Your instructions:
Word for word, transcribe every line from the one holding "80 291 9.57" through the end of the records, but not the pictures.

--------

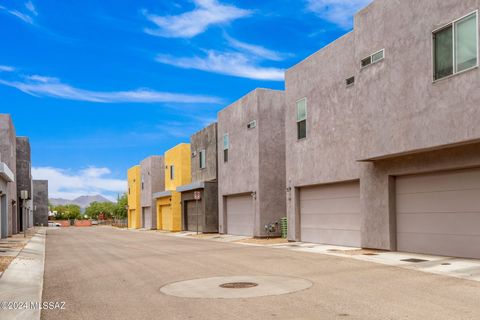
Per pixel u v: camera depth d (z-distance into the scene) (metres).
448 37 11.56
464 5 11.11
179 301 8.14
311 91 19.27
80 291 9.57
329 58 18.11
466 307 7.01
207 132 32.09
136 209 54.44
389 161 14.51
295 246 18.44
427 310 6.90
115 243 24.42
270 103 24.48
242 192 25.73
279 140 24.55
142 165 52.69
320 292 8.50
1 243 23.16
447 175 12.77
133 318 7.05
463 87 10.99
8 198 30.39
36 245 22.91
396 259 12.76
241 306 7.54
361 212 15.80
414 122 12.41
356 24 14.83
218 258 14.80
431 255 13.11
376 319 6.48
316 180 18.80
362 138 14.41
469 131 10.80
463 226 12.23
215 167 30.67
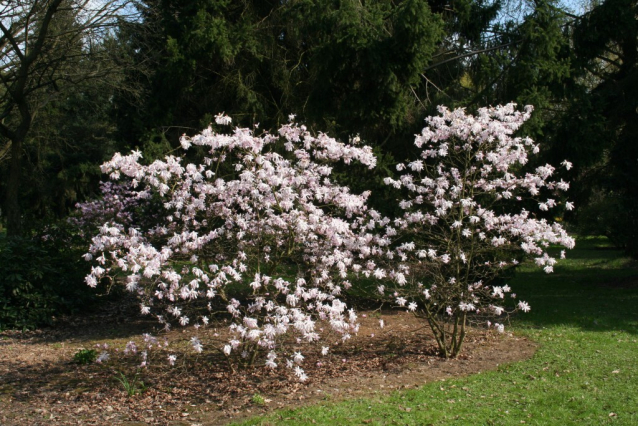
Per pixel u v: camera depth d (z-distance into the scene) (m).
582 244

--------

Task result:
80 291 9.57
329 58 18.11
466 307 7.01
207 132 32.09
136 209 54.44
389 161 14.51
295 246 18.44
427 310 6.90
115 243 24.42
270 103 24.48
242 192 25.73
279 140 24.55
142 165 52.69
320 292 8.50
1 243 23.16
447 175 12.77
133 318 7.05
463 87 10.99
8 198 30.39
36 245 22.91
396 259 12.76
241 306 7.54
361 212 15.80
414 122 12.41
356 24 14.83
218 258 14.80
431 255 13.11
376 319 6.48
316 180 18.80
362 138 14.41
469 131 10.80
463 226 12.23
215 167 30.67
Per pixel u v: camera depth d (z-distance into the scene) (m).
582 244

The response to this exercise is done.